低炭水化物食は女性の心臓によい
低炭水化物食で女性の心疾患リスクの上昇が抑えられることが、米国での女性を対象とした大規模研究で明らかになった。ただし、これは動物性脂肪の摂取を勧める低炭水化物食として知られる「アトキンソン・ダイエット」のことではない。
研究者らは、米国で20年間にわたり実施された「看護師健康調査(Nurses Health study)」の参加女性8万2,802人を対象に、特に冠動脈疾患罹患率を追跡調査した被験者は、食習慣に関する質問項目に答え、炭水化物、脂肪、蛋白(たんぱく)質からのエネルギー摂取量が数値化された。

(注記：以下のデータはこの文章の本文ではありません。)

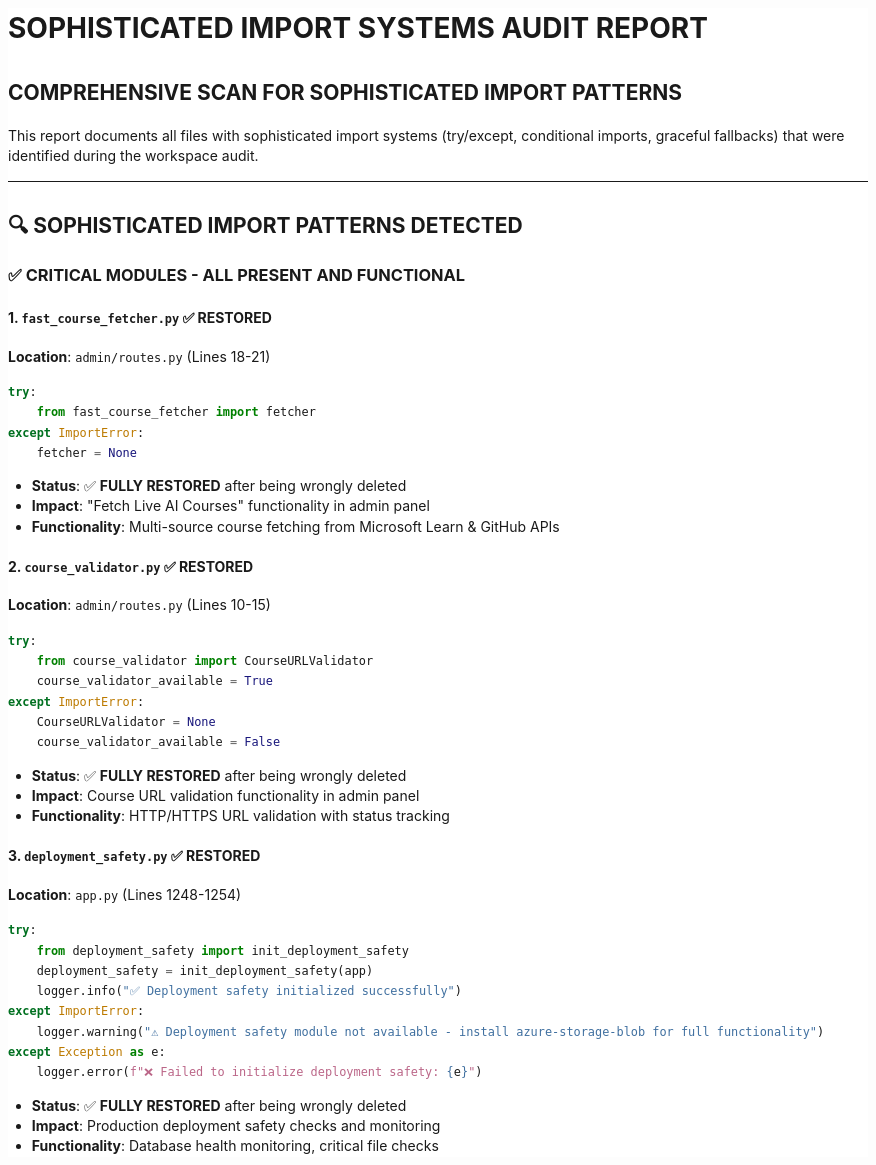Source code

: # SOPHISTICATED IMPORT SYSTEMS AUDIT REPORT

## COMPREHENSIVE SCAN FOR SOPHISTICATED IMPORT PATTERNS

This report documents all files with sophisticated import systems (try/except, conditional imports, graceful fallbacks) that were identified during the workspace audit.

---

## 🔍 **SOPHISTICATED IMPORT PATTERNS DETECTED**

### ✅ **CRITICAL MODULES - ALL PRESENT AND FUNCTIONAL**

#### 1. **`fast_course_fetcher.py`** ✅ **RESTORED**
**Location**: `admin/routes.py` (Lines 18-21)
```python
try:
    from fast_course_fetcher import fetcher
except ImportError:
    fetcher = None
```
- **Status**: ✅ **FULLY RESTORED** after being wrongly deleted
- **Impact**: "Fetch Live AI Courses" functionality in admin panel
- **Functionality**: Multi-source course fetching from Microsoft Learn & GitHub APIs

#### 2. **`course_validator.py`** ✅ **RESTORED**  
**Location**: `admin/routes.py` (Lines 10-15)
```python
try:
    from course_validator import CourseURLValidator
    course_validator_available = True
except ImportError:
    CourseURLValidator = None
    course_validator_available = False
```
- **Status**: ✅ **FULLY RESTORED** after being wrongly deleted
- **Impact**: Course URL validation functionality in admin panel
- **Functionality**: HTTP/HTTPS URL validation with status tracking

#### 3. **`deployment_safety.py`** ✅ **RESTORED**
**Location**: `app.py` (Lines 1248-1254)
```python
try:
    from deployment_safety import init_deployment_safety
    deployment_safety = init_deployment_safety(app)
    logger.info("✅ Deployment safety initialized successfully")
except ImportError:
    logger.warning("⚠️ Deployment safety module not available - install azure-storage-blob for full functionality")
except Exception as e:
    logger.error(f"❌ Failed to initialize deployment safety: {e}")
```
- **Status**: ✅ **FULLY RESTORED** after being wrongly deleted
- **Impact**: Production deployment safety checks and monitoring
- **Functionality**: Database health monitoring, critical file checks
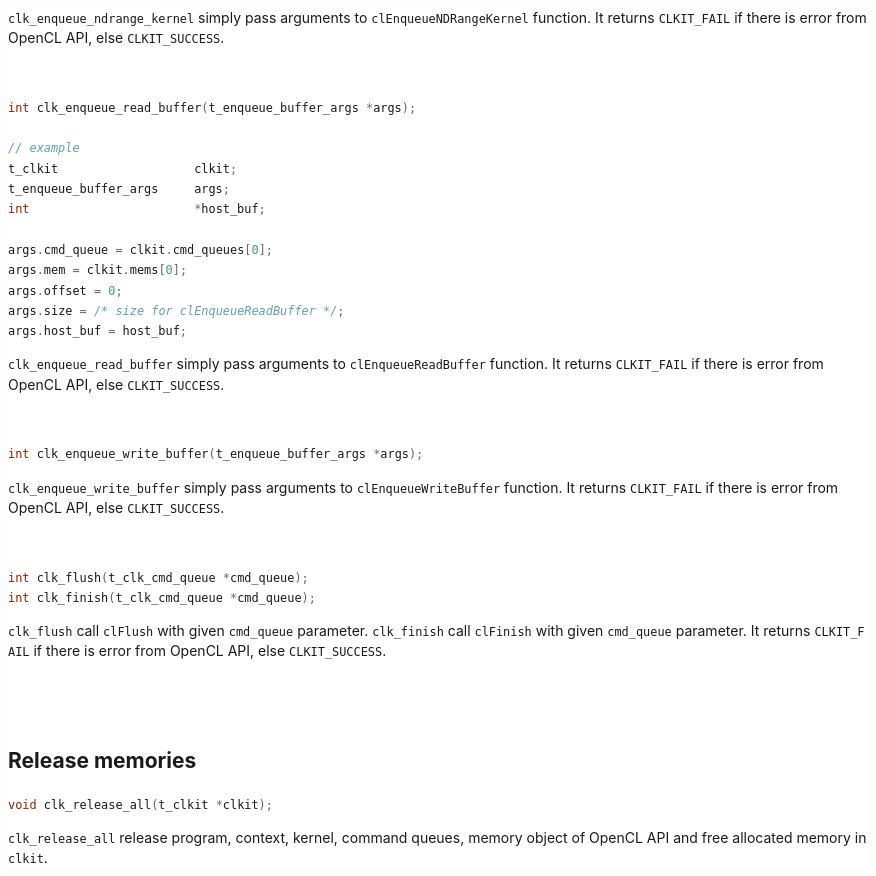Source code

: `clk_enqueue_ndrange_kernel` simply pass arguments to `clEnqueueNDRangeKernel` function. It returns `CLKIT_FAIL` if there is error from OpenCL API, else `CLKIT_SUCCESS`.

<br>

```c
int clk_enqueue_read_buffer(t_enqueue_buffer_args *args);

// example
t_clkit                   clkit;
t_enqueue_buffer_args     args;
int                       *host_buf;

args.cmd_queue = clkit.cmd_queues[0];
args.mem = clkit.mems[0];
args.offset = 0;
args.size = /* size for clEnqueueReadBuffer */;
args.host_buf = host_buf;
```

`clk_enqueue_read_buffer` simply pass arguments to `clEnqueueReadBuffer` function. It returns `CLKIT_FAIL` if there is error from OpenCL API, else `CLKIT_SUCCESS`.

<br>

```c
int clk_enqueue_write_buffer(t_enqueue_buffer_args *args);
```
`clk_enqueue_write_buffer` simply pass arguments to `clEnqueueWriteBuffer` function. It returns `CLKIT_FAIL` if there is error from OpenCL API, else `CLKIT_SUCCESS`.

<br>

```c
int clk_flush(t_clk_cmd_queue *cmd_queue);
int clk_finish(t_clk_cmd_queue *cmd_queue);
```

`clk_flush` call `clFlush` with given `cmd_queue` parameter.
`clk_finish` call `clFinish` with given `cmd_queue` parameter.
It returns `CLKIT_FAIL` if there is error from OpenCL API, else `CLKIT_SUCCESS`.

<br><br>

## Release memories

```c
void clk_release_all(t_clkit *clkit);
```

`clk_release_all` release program, context, kernel, command queues, memory object of OpenCL API and free allocated memory in `clkit`.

医学誌「England Journal of Medicine」11月9日号掲載の研究結果によると、低炭水化物食と高炭水化物食のどちらもほぼ同等の心疾患罹患率を示したが、蛋白質や脂肪を野菜から摂取した人のリスクは、肉類から摂取した人よりも30%低かった。1970年代に紹介されて有名になったアトキンソン・ダイエットでは、動物性脂肪を無制限に摂取できる。
米ハーバード大学公衆衛生大学院時代に研究を主導したThomas L. Halton氏は「低脂肪食も低炭水化物食も理想的ではないというのが結論だ。どちらも一長一短があるが、脂肪や蛋白質を野菜から摂取すれば、短所を排除し、長所だけを利用できる」という。現在Simmons College非常勤講師の同氏は、目指すゴールは、「糖負荷を、低糖分のフルーツや野菜、全粒粉に置き換えることによって軽減することにある」いう。
栄養コンサルタントで米国栄養士会(ADA)スポークスウーマンのSusan Moores氏は、この研究で低炭水化物食を摂取したと報告した女性は、実は「低量」ではなく「中等量」の炭水化物食だったと指摘し、「被験者が実際に摂取した食事はあまりにも多彩で、問題点も残る。同研究結果を元に具体的なアドバイスをするのは困難だ」という。しかし、植物由来の脂肪や蛋白質の摂取による効果が報告されていることには納得できるとも述べている。